Goldman Sachs CEO Lloyd C. Blankfein
Goldman Sachs Group Inc. Chief Executive Officer Lloyd C. Blankfein listens during an interview hosted by Politico in Washington, D.C. Photographer: Andrew Harrer/Bloomberg

Goldman Sachs Group Inc. Chief Executive Officer Lloyd C. Blankfein met this month with the top U.S. securities regulator to discuss issues including the Volcker rule and regulations for money-market mutual funds.

Blankfein’s meeting with Securities and Exchange Commission Chairman Mary Jo White on June 7, two days after the agency proposed new money-fund rules, was disclosed by the SEC today in a memo posted on its website. The meeting, which included White’s Chief of Staff Lona Nallengara, also touched on proxy advisory firms, according to the memo.

SEC commissioners voted June 5 to propose a floating-share value for the riskiest money funds or allow them to suspend redemptions in times of stress. New York-based Goldman Sachs is the eighth-largest manager of money funds, according to Crane Data LLC.

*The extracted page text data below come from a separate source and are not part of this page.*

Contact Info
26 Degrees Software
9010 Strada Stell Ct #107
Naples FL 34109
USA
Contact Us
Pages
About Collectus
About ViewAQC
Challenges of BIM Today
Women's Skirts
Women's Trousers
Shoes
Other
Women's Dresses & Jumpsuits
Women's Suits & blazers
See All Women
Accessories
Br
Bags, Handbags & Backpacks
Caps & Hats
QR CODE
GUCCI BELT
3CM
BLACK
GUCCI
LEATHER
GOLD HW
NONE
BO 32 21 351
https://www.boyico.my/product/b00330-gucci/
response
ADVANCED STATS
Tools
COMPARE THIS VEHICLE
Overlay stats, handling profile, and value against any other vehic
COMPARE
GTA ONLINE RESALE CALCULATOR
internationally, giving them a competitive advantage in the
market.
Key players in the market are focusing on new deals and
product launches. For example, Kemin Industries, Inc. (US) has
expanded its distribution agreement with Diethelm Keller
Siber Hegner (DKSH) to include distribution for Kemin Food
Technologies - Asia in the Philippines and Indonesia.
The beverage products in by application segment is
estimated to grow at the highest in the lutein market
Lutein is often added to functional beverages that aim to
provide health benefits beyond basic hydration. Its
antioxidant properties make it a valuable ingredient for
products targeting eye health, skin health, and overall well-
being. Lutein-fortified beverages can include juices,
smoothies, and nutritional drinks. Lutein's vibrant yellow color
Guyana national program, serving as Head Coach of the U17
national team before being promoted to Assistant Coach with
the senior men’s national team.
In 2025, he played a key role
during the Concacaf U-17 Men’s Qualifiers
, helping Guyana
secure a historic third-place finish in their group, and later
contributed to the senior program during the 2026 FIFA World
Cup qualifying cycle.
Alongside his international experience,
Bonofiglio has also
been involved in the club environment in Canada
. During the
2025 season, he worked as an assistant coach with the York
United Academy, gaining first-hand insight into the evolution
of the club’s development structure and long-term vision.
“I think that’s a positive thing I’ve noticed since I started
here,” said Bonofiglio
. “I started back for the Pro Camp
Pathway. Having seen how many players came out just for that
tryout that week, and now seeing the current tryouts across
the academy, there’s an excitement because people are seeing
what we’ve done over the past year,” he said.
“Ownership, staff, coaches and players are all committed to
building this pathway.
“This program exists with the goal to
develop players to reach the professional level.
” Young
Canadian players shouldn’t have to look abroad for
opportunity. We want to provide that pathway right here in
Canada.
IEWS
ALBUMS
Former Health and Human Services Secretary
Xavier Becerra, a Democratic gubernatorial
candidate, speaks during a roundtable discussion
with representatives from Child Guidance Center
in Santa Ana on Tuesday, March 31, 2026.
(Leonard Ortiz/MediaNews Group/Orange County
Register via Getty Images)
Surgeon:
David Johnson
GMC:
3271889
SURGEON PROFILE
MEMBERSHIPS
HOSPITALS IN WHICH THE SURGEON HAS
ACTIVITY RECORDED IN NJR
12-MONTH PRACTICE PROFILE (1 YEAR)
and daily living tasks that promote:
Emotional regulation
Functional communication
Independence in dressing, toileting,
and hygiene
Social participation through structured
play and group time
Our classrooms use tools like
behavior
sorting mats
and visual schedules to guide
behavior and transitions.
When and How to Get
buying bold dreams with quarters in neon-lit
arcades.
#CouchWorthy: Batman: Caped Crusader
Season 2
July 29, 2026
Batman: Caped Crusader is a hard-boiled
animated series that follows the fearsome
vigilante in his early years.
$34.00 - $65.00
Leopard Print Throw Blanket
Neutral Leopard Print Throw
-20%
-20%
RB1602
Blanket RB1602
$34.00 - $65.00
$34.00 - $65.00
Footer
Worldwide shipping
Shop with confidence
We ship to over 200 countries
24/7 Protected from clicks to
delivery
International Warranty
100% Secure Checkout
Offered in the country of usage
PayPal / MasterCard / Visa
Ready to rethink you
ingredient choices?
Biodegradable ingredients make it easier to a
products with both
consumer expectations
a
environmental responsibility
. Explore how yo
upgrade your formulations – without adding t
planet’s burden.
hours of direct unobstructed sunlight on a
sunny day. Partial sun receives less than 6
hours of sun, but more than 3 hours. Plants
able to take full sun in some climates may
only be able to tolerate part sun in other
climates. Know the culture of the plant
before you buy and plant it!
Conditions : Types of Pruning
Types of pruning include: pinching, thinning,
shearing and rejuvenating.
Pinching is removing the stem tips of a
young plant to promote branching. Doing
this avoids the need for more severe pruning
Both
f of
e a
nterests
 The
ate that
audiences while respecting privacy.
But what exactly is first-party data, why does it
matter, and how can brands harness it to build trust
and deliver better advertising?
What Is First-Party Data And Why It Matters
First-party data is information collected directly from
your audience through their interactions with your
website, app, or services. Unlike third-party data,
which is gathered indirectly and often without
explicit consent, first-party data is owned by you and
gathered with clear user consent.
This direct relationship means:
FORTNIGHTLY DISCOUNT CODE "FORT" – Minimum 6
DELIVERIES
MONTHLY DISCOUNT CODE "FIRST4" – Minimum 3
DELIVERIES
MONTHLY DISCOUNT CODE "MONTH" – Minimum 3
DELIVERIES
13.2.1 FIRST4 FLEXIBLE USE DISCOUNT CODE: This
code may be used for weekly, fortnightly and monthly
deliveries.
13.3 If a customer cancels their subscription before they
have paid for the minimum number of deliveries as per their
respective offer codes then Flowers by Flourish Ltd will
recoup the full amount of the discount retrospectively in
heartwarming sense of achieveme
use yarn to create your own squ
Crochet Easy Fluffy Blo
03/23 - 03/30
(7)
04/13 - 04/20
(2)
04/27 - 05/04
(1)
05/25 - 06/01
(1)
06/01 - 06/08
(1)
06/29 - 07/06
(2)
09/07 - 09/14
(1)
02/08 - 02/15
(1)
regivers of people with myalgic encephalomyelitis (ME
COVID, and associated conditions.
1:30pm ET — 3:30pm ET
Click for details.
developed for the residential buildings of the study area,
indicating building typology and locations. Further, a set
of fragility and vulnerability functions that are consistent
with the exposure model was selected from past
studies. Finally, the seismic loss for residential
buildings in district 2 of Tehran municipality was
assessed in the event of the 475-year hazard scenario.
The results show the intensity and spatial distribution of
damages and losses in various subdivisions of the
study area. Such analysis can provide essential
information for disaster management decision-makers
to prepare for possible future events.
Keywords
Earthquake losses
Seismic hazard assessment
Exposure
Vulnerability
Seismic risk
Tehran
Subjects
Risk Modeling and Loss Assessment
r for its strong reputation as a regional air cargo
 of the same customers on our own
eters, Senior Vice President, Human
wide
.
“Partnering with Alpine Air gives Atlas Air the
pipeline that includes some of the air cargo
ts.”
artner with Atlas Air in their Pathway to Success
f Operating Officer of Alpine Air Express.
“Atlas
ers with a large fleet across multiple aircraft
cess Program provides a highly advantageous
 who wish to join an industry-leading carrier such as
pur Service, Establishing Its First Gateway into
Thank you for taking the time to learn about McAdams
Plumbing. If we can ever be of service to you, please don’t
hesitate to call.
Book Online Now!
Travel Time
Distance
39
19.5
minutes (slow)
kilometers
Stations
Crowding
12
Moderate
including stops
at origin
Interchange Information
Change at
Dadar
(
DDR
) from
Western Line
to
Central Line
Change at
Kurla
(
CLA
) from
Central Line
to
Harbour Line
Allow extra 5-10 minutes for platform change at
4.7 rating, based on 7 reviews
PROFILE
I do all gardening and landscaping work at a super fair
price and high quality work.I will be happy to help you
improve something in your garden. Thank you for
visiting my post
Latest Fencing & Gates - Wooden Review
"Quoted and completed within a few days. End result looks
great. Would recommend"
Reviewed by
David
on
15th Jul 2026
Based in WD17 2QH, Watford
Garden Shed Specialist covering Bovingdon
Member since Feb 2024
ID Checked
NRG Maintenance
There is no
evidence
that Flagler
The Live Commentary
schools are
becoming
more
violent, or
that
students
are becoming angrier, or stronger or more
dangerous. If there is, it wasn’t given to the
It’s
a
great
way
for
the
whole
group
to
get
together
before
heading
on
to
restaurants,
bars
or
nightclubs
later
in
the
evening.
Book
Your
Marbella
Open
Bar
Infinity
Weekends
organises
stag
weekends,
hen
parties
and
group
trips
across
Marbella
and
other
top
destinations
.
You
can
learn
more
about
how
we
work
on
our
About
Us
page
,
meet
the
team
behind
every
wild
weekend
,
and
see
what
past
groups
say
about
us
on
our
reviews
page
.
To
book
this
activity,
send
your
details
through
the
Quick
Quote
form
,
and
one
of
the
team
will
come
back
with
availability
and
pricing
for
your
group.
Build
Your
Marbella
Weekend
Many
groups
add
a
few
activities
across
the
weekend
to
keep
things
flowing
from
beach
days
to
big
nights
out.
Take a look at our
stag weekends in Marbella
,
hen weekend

The bank decided in January to begin disclosing the market-based net asset value of its its money funds that invest in U.S. commercial paper. The SEC’s proposal, which is open for public comment, calls for all money funds to publish that information on a website.

On the Volcker rule, Blankfein said in November that its curbs on proprietary trading and private-equity investments would have a “modest impact” on the firm’s profitability. He said at an event hosted by Politico in Washington yesterday that he hopes that the regulations implementing the rule named for former Federal Reserve Chairman Paul Volcker are written in a way that won’t hurt markets.

“The one thing I think is mistaken and frankly hard to deliver, maybe impossible to deliver, is the rules that try to regulate activities based on state of mind,” Blankfein said yesterday. “Buying a security is good if it’s done to make markets, but the second it crosses over from making markets to trying to exploit the value of the position, it’s now a bad thing.”